◆ **PROBLEM TO SOLVE**
Instruction for the entries that follow: retype exactly the lines from the line with "teddy bear: present" to the line with "coffee cup: none", both included, and omit all others.

(Records excerpted from a collection)
§

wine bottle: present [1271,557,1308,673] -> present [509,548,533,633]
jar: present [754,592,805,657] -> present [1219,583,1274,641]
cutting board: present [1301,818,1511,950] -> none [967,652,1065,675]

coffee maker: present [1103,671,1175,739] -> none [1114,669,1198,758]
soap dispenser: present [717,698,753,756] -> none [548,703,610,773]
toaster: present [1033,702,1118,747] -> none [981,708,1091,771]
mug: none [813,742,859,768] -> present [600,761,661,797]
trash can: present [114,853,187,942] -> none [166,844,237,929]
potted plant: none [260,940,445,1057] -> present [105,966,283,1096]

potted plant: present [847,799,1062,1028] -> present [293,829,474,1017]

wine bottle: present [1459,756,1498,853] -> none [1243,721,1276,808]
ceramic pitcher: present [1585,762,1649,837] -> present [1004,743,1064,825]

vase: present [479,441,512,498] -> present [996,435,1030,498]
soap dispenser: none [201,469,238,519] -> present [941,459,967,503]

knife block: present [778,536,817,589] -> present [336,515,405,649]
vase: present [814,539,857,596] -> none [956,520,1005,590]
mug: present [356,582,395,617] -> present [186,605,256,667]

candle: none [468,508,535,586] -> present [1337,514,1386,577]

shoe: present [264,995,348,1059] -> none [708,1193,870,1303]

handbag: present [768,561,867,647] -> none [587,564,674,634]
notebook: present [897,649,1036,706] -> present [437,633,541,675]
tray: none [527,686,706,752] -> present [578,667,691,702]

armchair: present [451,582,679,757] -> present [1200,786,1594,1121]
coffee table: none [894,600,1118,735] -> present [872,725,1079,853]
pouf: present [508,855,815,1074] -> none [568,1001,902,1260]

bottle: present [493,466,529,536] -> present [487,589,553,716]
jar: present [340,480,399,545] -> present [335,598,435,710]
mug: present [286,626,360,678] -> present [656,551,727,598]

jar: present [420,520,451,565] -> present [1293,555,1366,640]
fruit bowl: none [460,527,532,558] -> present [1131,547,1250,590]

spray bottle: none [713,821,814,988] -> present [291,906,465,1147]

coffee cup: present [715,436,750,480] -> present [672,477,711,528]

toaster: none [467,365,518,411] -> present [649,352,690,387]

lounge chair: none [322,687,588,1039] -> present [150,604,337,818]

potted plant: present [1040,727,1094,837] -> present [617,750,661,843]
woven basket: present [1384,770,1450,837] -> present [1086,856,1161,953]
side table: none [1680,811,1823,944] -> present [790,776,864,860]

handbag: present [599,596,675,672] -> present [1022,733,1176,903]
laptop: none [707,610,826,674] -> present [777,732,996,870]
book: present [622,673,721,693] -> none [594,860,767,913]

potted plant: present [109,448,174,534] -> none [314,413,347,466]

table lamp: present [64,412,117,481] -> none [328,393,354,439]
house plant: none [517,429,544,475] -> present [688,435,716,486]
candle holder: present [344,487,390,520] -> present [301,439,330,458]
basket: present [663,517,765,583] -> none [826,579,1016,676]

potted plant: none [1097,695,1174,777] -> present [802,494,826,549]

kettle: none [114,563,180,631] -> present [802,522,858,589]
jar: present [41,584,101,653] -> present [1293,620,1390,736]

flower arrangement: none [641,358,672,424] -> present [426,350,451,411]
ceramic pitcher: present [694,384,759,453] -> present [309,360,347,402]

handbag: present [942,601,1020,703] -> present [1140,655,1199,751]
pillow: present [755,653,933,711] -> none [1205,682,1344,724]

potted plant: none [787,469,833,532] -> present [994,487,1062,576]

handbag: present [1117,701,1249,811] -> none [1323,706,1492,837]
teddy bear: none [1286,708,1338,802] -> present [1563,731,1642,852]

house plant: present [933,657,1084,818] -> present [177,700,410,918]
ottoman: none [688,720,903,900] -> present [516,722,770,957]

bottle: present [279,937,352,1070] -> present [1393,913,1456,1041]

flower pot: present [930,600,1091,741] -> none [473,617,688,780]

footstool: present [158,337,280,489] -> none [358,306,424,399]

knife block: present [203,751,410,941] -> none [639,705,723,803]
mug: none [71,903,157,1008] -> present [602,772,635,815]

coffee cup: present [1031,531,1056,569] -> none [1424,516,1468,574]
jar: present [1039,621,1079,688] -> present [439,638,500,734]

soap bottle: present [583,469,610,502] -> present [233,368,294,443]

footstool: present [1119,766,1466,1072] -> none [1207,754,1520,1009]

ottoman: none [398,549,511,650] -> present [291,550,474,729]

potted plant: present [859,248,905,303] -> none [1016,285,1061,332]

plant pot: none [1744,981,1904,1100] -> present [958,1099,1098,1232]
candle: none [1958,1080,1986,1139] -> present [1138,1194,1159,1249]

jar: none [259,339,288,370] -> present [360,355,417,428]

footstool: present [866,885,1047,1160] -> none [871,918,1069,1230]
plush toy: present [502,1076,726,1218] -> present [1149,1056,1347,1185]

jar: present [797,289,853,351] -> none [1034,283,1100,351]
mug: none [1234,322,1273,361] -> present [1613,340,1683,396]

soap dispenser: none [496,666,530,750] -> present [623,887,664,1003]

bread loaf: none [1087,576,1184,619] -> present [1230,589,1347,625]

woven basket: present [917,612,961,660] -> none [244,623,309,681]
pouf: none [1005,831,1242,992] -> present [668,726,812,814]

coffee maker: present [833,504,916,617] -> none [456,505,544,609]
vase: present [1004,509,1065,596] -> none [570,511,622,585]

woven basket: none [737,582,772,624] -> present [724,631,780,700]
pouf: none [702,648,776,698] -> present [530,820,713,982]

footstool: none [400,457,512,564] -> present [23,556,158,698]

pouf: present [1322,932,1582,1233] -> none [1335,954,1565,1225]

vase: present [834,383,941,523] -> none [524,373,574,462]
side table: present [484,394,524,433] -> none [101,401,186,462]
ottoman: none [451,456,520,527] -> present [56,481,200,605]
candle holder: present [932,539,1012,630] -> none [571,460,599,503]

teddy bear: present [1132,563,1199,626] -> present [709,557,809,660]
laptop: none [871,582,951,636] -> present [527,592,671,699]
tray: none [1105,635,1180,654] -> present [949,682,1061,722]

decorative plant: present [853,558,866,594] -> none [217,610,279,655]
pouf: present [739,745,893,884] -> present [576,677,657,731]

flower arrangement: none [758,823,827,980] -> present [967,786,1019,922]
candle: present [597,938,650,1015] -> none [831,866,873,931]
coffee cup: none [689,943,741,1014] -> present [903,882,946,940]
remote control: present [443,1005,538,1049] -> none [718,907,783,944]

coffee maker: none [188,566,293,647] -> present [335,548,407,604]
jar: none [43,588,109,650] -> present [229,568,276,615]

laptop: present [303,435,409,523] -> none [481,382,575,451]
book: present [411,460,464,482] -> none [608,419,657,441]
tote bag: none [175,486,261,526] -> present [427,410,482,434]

§

◆ **EXERCISE OUTPUT**
teddy bear: present [1132,563,1199,626] -> present [709,557,809,660]
laptop: none [871,582,951,636] -> present [527,592,671,699]
tray: none [1105,635,1180,654] -> present [949,682,1061,722]

decorative plant: present [853,558,866,594] -> none [217,610,279,655]
pouf: present [739,745,893,884] -> present [576,677,657,731]

flower arrangement: none [758,823,827,980] -> present [967,786,1019,922]
candle: present [597,938,650,1015] -> none [831,866,873,931]
coffee cup: none [689,943,741,1014] -> present [903,882,946,940]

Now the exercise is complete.